Russia faces "considerable" risks of spillover from global economic difficulties even as reduced vulnerabilities will help it avert a downturn similar to 2009, according to the International Monetary Fund.
There's "much less room for fiscal response to adverse developments than there was in 2008," with the country's budget still "heavily dependent" on oil revenue, Odd Per Brekk, the Washington-based lender's senior representative in Moscow, told reporters last week.
The main channel of contagion would be via oil prices, while strains in the euro area may spur more capital flight and squeeze financing for Russian companies, he said.
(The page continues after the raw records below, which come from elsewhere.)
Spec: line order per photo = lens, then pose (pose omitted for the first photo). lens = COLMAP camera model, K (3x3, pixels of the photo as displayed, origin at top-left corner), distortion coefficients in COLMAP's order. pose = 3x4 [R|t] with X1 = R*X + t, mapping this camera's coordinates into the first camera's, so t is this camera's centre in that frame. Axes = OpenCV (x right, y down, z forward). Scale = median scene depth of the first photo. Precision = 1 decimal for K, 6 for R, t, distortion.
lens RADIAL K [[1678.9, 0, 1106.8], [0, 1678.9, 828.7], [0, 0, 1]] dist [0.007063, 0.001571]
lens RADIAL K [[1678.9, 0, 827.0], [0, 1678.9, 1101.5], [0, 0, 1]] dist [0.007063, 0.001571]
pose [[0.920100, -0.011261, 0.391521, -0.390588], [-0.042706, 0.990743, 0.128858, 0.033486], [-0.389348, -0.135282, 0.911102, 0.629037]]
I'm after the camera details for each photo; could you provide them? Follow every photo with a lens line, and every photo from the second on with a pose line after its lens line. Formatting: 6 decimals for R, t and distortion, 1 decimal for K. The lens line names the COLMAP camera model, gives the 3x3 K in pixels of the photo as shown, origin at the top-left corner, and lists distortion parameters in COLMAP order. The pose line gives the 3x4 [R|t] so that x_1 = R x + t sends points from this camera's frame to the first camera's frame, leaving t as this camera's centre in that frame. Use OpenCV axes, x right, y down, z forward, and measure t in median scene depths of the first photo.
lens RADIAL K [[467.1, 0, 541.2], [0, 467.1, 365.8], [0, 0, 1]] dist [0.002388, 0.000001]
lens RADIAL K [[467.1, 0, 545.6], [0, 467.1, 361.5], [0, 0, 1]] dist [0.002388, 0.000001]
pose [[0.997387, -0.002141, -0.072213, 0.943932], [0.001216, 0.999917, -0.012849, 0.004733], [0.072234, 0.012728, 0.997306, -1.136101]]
The country's economy, forecast by the IMF to grow 4 percent in 2012 and 2013, contracted 7.8 percent in 2009 after the credit squeeze and global slowdown that followed the collapse of Lehman Brothers Holdings. The downturn crimped demand for commodities, sending the Urals oil blend to as low as $32.34 a barrel on Dec. 24, 2008. The decline was a 77 percent drop from a high of $142.50 in July that year.
In a worst-case scenario following Greece's exit from the euro area, Russia's economy would contract 2.1 percent with the potential for $95 billion in capital leaving the country in a year, Sberbank, the country's biggest lender, said in May.
"Russia is less vulnerable on balance than it was in 2008 to 2009," Brekk said. "We would not expect from — a similar shock — a contraction like we had previously."
Even so, in the case of a sharp decline in oil prices the government would have to seek borrowing in an "uncertain international environment," because it has "much less cash in reserve" than four years ago, he said.
The country deployed the largest stimulus package among Group of 20 nations, totaling 9.8 percent of its gross domestic product in 2009 and 2010, Goldman Sachs Group estimates.
The Central Bank's international currency and gold reserves shrank for a fourth time in five weeks in the seven days ending July 27 to $505.5 billion, bringing the stockpile more than $92 billion below its peak in August 2008. Assets in the Reserve Fund amount to about 3 percent of GDP, almost two-thirds less as a percentage of economic output than the rainy-day fund held in 2008.
The non-oil deficit, which excludes revenue and expenses related to the oil and gas industry, is at 10 percent of GDP and without any prospect for improvement under current plans, according to the IMF.
Brekk said that the government should cut the non-oil deficit by 1.5 percentage points to about 9 percent this year, and to 5 percent by 2015.
He also said the government should increase the retirement age for men and women to 63 by 2030 and 65 by 2050 to maintain spending on pensions at the current level of 8 percent of economic output. Without an overhaul, pension payments will probably double to 16 percent of gross domestic product by 2050, he said.